Mastering Ansible Check Mode

On first glance, working with Ansible check mode can seem difficult to the point of not being worth pursuing. However with a few tricks, check mode can be tamed and used in your daily Ansible life. Read on below, for more ...

Overview

ansible-playbook provides a --check option, which enables Ansible check mode. In this mode, Ansible runs through your playbook and reports what it would do, but makes no actual changes. This allows you to validate your code before applying it for real, providing several benefits including:

allowing you to catch syntax errors in your code
allowing you to validate the changes that Ansible intends to make, to ensure they match your expectations

Additionally, you can also pass --diff. With this option, for each task that Ansible detects changes will be necessary, Ansible will output the difference between the current state and the changes it intends to make.

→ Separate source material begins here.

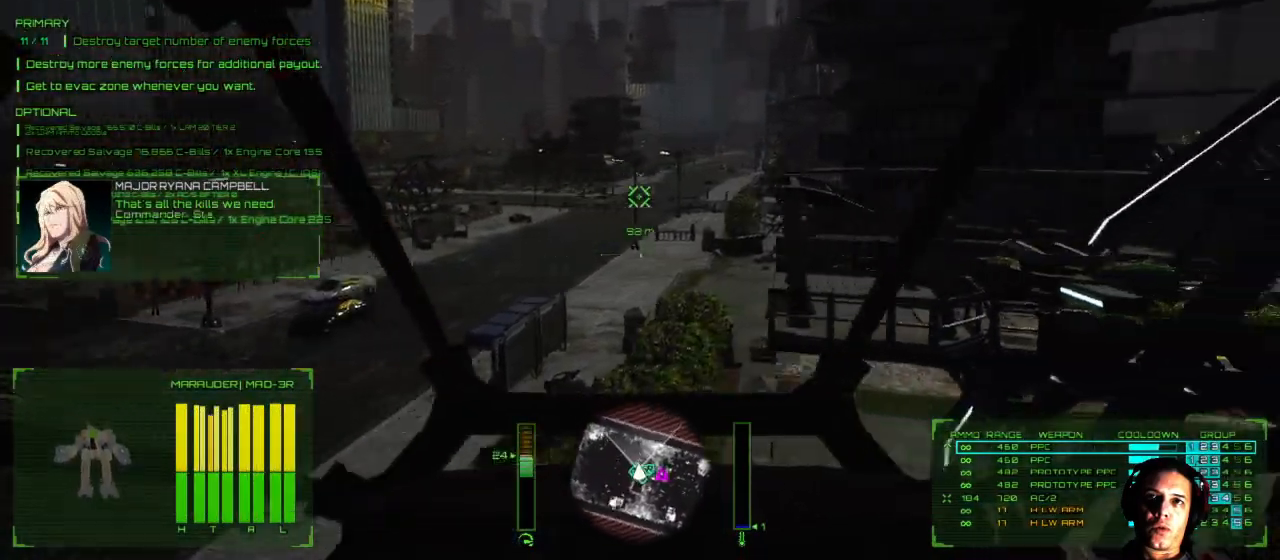
{"buttons": [], "left_stick": "right", "right_stick": "right", "events": []}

A simple example of these options:

ansible-playbook --check --diff some_playbook.yml

Limitations

On face value, this seems like a great feature, however it comes with a couple of caveats. These caveats are such that you can be left wondering if check mode is actually of any practical use. Indeed, Ansible's own documentation has this to say about check mode:

Check mode is just a simulation, and if you have steps that use conditionals that depend on the results of prior commands, it may be less useful for you.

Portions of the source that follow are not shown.